Libreville, fille de l’Atlantique

Publié le 24 juin 2007 Lecture : 3 minutes.

Libreville a tant d’histoires à conter qu’on n’en finit pas de l’écouter. Cette ville enfantée par l’Atlantique a épousé les contours de l’estuaire du fleuve Komo, qui se jette dans le golfe de Guinée. Comme souvent sous les tropiques, la brise marine se transforme en orage violent, rappelant qu’avant d’être la paisible capitale d’un Gabon prospère, cette terre littorale a connu le passé tourmenté de la traite transatlantique. Sur le sable fin de ce front de mer au si beau coucher de soleil, des hommes et des femmes ont hurlé de désespoir à l’heure d’embarquer dans les bateaux négriers. En 1850, alors que l’esclavage était interdit, la marine de guerre française a libéré d’un navire brésilien, l’Ilizia, une trentaine d’esclaves qui fondèrent Libreville. Aujourd’hui, un Gabonais sur trois habite la capitale. Et l’océan continue de charrier son flot de marchandises. Des bateaux mouillent dans ses ports, chargés de produits manufacturés. Dieu merci, il n’y a plus ni esclaves ni ivoire à embarquer. À Owendo, la zone industrielle et portuaire au sud de Libreville, c’est l’okoumé, ce bois précieux des forêts équatoriales, qui emplit les cales des cargos. Les minéraliers font le plein de manganèse, pour alimenter la voracité des industries occidentales et chinoises.

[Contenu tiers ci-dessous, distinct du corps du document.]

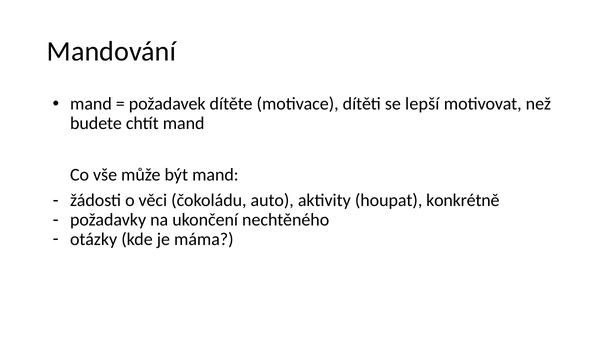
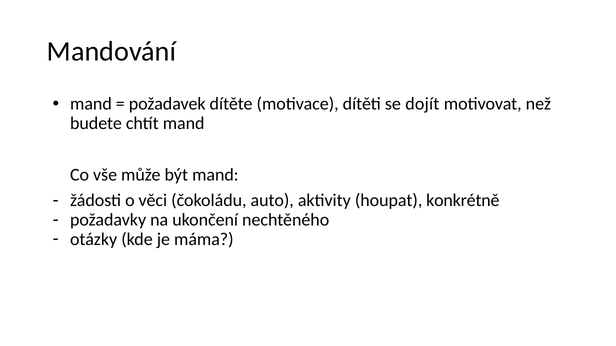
lepší: lepší -> dojít
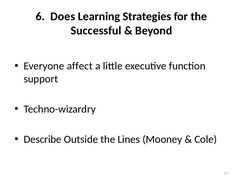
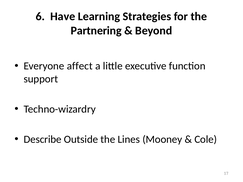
Does: Does -> Have
Successful: Successful -> Partnering
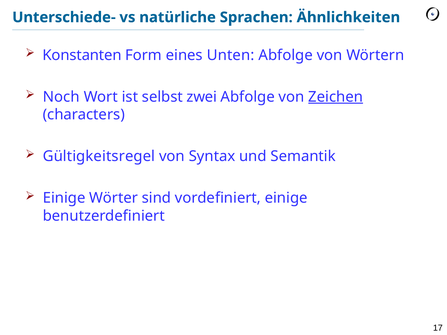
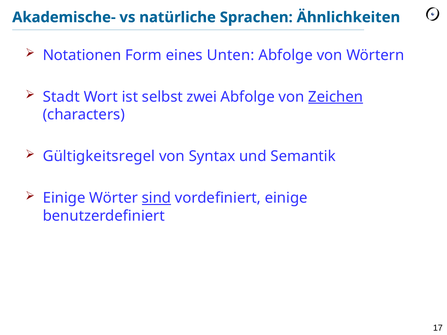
Unterschiede-: Unterschiede- -> Akademische-
Konstanten: Konstanten -> Notationen
Noch: Noch -> Stadt
sind underline: none -> present
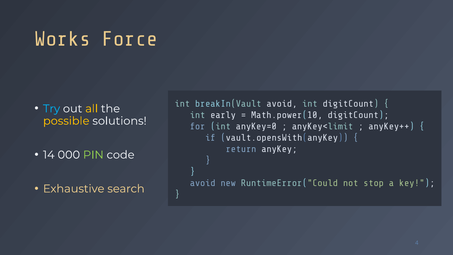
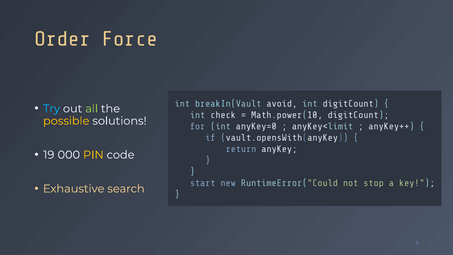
Works: Works -> Order
all colour: yellow -> light green
early: early -> check
14: 14 -> 19
PIN colour: light green -> yellow
avoid at (203, 183): avoid -> start
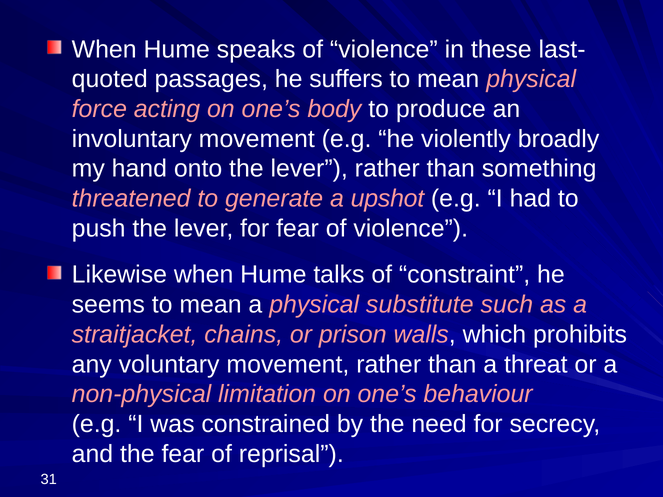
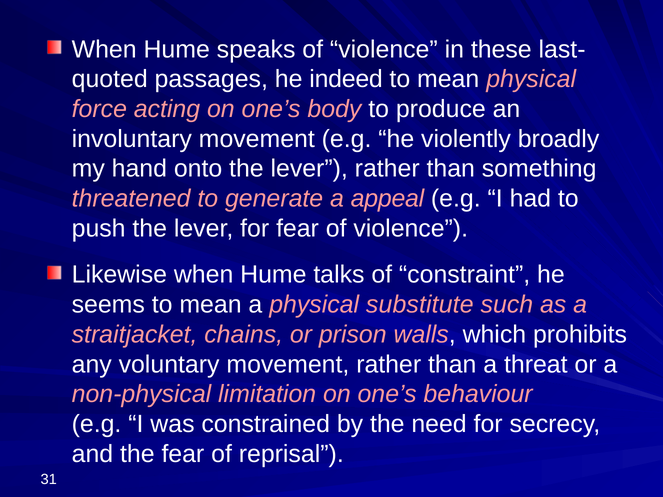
suffers: suffers -> indeed
upshot: upshot -> appeal
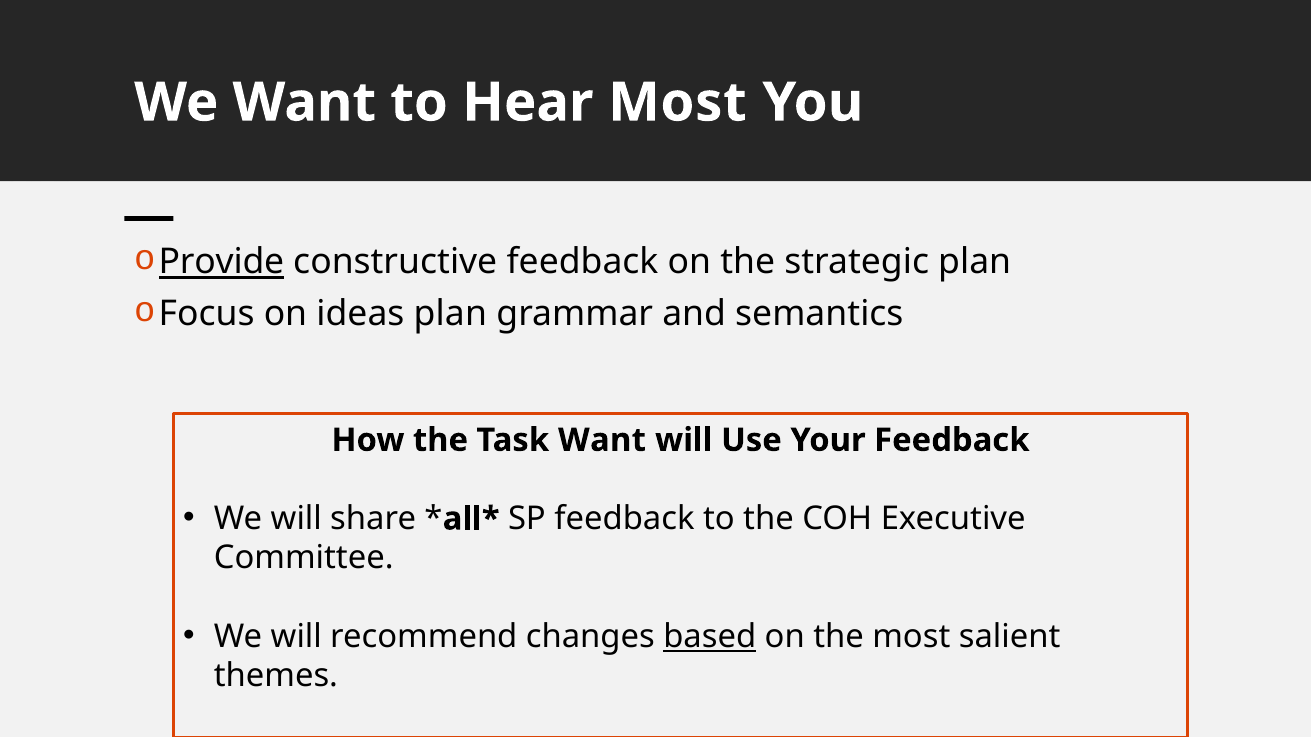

Au loin, dans l’azur de l’horizon, quelques rafiots abandonnés rouillent dans la rade, dégradant la beauté de l’Atlantique. L’océan, vexé que l’insouciante société de consommation le tienne pour une vulgaire décharge, renvoie à la figure de la ville ses pneus usagés et autres détritus. Mais il ne peut rien faire contre les rejets des égouts provenant de certains immeubles qui le souillent d’eaux usées et de substances chimiques.
Côté librevillois, on aime l’Atlantique, mais on le redoute aussi. Des baigneurs y meurent régulièrement par noyade ou par hydrocution. Mais selon la rubrique des faits divers des journaux locaux, la mer fait office de coupable idéal dans la plupart des affaires de morts suspectes. Le vent du large n’est pas encore parvenu à témoigner des crimes crapuleux dont les victimes sont jetées dans les eaux agitées. Le sable des plages ne parlera pas non plus de ces meurtres rituels commis en sacrifice à quelque mystérieuse divinité, dans un Gabon très imprégné d’esprit magico-religieux.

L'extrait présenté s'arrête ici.